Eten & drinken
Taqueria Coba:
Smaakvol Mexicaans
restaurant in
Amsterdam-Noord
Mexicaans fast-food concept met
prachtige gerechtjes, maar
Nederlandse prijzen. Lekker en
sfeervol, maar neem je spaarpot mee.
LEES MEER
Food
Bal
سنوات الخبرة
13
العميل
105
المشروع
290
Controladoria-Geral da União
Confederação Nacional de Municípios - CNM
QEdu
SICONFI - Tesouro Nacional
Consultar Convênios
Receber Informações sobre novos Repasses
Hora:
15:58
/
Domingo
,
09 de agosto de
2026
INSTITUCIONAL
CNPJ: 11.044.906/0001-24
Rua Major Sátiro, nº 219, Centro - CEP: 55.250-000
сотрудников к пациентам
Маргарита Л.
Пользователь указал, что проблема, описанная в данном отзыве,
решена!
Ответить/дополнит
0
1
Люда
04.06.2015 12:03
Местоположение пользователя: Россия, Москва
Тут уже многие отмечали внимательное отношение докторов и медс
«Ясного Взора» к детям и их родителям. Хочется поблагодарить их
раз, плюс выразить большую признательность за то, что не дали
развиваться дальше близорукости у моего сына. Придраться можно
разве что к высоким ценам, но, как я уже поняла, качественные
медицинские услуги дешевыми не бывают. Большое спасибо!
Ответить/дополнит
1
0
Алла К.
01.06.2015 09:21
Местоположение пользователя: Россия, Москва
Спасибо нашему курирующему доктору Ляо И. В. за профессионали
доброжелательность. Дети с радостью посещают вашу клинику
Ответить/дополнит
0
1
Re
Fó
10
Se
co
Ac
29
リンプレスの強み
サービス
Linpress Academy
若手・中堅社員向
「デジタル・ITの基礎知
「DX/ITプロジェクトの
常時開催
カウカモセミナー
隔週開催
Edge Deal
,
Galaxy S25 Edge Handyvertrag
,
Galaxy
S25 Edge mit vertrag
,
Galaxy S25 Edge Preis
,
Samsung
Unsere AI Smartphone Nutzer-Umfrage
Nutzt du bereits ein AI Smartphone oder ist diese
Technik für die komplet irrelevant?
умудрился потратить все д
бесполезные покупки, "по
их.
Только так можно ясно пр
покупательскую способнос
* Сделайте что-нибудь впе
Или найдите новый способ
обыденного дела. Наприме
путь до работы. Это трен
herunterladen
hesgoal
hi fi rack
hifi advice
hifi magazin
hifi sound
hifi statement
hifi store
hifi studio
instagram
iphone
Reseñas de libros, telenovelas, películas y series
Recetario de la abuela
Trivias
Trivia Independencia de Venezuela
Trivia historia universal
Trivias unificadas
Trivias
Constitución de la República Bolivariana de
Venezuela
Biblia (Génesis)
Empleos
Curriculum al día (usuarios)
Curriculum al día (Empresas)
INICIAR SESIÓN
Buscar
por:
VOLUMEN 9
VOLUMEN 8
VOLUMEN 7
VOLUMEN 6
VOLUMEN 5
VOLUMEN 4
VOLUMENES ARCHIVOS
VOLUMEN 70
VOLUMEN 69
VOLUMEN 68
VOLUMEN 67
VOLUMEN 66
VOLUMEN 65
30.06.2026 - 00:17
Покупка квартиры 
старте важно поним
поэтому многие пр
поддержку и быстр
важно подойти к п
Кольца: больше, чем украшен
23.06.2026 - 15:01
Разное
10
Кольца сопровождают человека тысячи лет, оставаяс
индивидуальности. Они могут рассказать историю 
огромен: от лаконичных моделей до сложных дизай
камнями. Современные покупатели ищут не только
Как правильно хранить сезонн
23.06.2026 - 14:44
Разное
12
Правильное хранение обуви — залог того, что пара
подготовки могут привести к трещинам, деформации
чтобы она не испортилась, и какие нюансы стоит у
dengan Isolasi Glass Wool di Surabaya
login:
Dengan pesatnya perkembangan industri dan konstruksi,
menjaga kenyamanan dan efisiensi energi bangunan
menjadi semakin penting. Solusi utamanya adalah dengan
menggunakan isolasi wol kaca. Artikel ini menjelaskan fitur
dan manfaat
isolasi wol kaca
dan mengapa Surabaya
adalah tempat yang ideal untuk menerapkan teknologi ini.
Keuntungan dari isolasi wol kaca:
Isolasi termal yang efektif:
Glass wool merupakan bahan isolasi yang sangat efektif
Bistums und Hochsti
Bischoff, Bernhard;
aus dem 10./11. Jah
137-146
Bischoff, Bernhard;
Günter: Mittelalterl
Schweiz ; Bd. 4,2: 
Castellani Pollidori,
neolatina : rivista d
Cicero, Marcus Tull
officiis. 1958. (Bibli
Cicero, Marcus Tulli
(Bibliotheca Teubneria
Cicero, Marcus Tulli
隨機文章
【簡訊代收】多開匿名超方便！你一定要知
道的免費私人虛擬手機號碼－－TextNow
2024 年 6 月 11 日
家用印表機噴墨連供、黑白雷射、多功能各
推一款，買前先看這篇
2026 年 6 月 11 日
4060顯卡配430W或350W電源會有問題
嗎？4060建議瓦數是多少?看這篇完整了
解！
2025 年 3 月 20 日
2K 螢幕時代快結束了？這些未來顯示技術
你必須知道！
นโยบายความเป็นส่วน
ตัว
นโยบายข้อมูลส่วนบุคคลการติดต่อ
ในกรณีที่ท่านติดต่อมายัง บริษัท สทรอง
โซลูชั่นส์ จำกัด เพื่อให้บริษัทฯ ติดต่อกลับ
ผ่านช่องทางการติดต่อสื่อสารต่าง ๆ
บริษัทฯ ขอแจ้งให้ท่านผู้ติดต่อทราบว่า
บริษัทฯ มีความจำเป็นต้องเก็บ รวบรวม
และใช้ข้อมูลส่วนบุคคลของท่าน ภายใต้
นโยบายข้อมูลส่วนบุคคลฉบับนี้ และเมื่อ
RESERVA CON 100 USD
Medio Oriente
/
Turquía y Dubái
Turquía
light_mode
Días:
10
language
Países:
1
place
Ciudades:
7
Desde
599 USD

_What you have to do_:
Set down every line of the material above, keeping each one word for word and in the same order.

_Exercise result_:
Eten & drinken
Taqueria Coba:
Smaakvol Mexicaans
restaurant in
Amsterdam-Noord
Mexicaans fast-food concept met
prachtige gerechtjes, maar
Nederlandse prijzen. Lekker en
sfeervol, maar neem je spaarpot mee.
LEES MEER
Food
Bal
سنوات الخبرة
13
العميل
105
المشروع
290
Controladoria-Geral da União
Confederação Nacional de Municípios - CNM
QEdu
SICONFI - Tesouro Nacional
Consultar Convênios
Receber Informações sobre novos Repasses
Hora:
15:58
/
Domingo
,
09 de agosto de
2026
INSTITUCIONAL
CNPJ: 11.044.906/0001-24
Rua Major Sátiro, nº 219, Centro - CEP: 55.250-000
сотрудников к пациентам
Маргарита Л.
Пользователь указал, что проблема, описанная в данном отзыве,
решена!
Ответить/дополнит
0
1
Люда
04.06.2015 12:03
Местоположение пользователя: Россия, Москва
Тут уже многие отмечали внимательное отношение докторов и медс
«Ясного Взора» к детям и их родителям. Хочется поблагодарить их
раз, плюс выразить большую признательность за то, что не дали
развиваться дальше близорукости у моего сына. Придраться можно
разве что к высоким ценам, но, как я уже поняла, качественные
медицинские услуги дешевыми не бывают. Большое спасибо!
Ответить/дополнит
1
0
Алла К.
01.06.2015 09:21
Местоположение пользователя: Россия, Москва
Спасибо нашему курирующему доктору Ляо И. В. за профессионали
доброжелательность. Дети с радостью посещают вашу клинику
Ответить/дополнит
0
1
Re
Fó
10
Se
co
Ac
29
リンプレスの強み
サービス
Linpress Academy
若手・中堅社員向
「デジタル・ITの基礎知
「DX/ITプロジェクトの
常時開催
カウカモセミナー
隔週開催
Edge Deal
,
Galaxy S25 Edge Handyvertrag
,
Galaxy
S25 Edge mit vertrag
,
Galaxy S25 Edge Preis
,
Samsung
Unsere AI Smartphone Nutzer-Umfrage
Nutzt du bereits ein AI Smartphone oder ist diese
Technik für die komplet irrelevant?
умудрился потратить все д
бесполезные покупки, "по
их.
Только так можно ясно пр
покупательскую способнос
* Сделайте что-нибудь впе
Или найдите новый способ
обыденного дела. Наприме
путь до работы. Это трен
herunterladen
hesgoal
hi fi rack
hifi advice
hifi magazin
hifi sound
hifi statement
hifi store
hifi studio
instagram
iphone
Reseñas de libros, telenovelas, películas y series
Recetario de la abuela
Trivias
Trivia Independencia de Venezuela
Trivia historia universal
Trivias unificadas
Trivias
Constitución de la República Bolivariana de
Venezuela
Biblia (Génesis)
Empleos
Curriculum al día (usuarios)
Curriculum al día (Empresas)
INICIAR SESIÓN
Buscar
por:
VOLUMEN 9
VOLUMEN 8
VOLUMEN 7
VOLUMEN 6
VOLUMEN 5
VOLUMEN 4
VOLUMENES ARCHIVOS
VOLUMEN 70
VOLUMEN 69
VOLUMEN 68
VOLUMEN 67
VOLUMEN 66
VOLUMEN 65
30.06.2026 - 00:17
Покупка квартиры 
старте важно поним
поэтому многие пр
поддержку и быстр
важно подойти к п
Кольца: больше, чем украшен
23.06.2026 - 15:01
Разное
10
Кольца сопровождают человека тысячи лет, оставаяс
индивидуальности. Они могут рассказать историю 
огромен: от лаконичных моделей до сложных дизай
камнями. Современные покупатели ищут не только
Как правильно хранить сезонн
23.06.2026 - 14:44
Разное
12
Правильное хранение обуви — залог того, что пара
подготовки могут привести к трещинам, деформации
чтобы она не испортилась, и какие нюансы стоит у
dengan Isolasi Glass Wool di Surabaya
login:
Dengan pesatnya perkembangan industri dan konstruksi,
menjaga kenyamanan dan efisiensi energi bangunan
menjadi semakin penting. Solusi utamanya adalah dengan
menggunakan isolasi wol kaca. Artikel ini menjelaskan fitur
dan manfaat
isolasi wol kaca
dan mengapa Surabaya
adalah tempat yang ideal untuk menerapkan teknologi ini.
Keuntungan dari isolasi wol kaca:
Isolasi termal yang efektif:
Glass wool merupakan bahan isolasi yang sangat efektif
Bistums und Hochsti
Bischoff, Bernhard;
aus dem 10./11. Jah
137-146
Bischoff, Bernhard;
Günter: Mittelalterl
Schweiz ; Bd. 4,2: 
Castellani Pollidori,
neolatina : rivista d
Cicero, Marcus Tull
officiis. 1958. (Bibli
Cicero, Marcus Tulli
(Bibliotheca Teubneria
Cicero, Marcus Tulli
隨機文章
【簡訊代收】多開匿名超方便！你一定要知
道的免費私人虛擬手機號碼－－TextNow
2024 年 6 月 11 日
家用印表機噴墨連供、黑白雷射、多功能各
推一款，買前先看這篇
2026 年 6 月 11 日
4060顯卡配430W或350W電源會有問題
嗎？4060建議瓦數是多少?看這篇完整了
解！
2025 年 3 月 20 日
2K 螢幕時代快結束了？這些未來顯示技術
你必須知道！
นโยบายความเป็นส่วน
ตัว
นโยบายข้อมูลส่วนบุคคลการติดต่อ
ในกรณีที่ท่านติดต่อมายัง บริษัท สทรอง
โซลูชั่นส์ จำกัด เพื่อให้บริษัทฯ ติดต่อกลับ
ผ่านช่องทางการติดต่อสื่อสารต่าง ๆ
บริษัทฯ ขอแจ้งให้ท่านผู้ติดต่อทราบว่า
บริษัทฯ มีความจำเป็นต้องเก็บ รวบรวม
และใช้ข้อมูลส่วนบุคคลของท่าน ภายใต้
นโยบายข้อมูลส่วนบุคคลฉบับนี้ และเมื่อ
RESERVA CON 100 USD
Medio Oriente
/
Turquía y Dubái
Turquía
light_mode
Días:
10
language
Países:
1
place
Ciudades:
7
Desde
599 USD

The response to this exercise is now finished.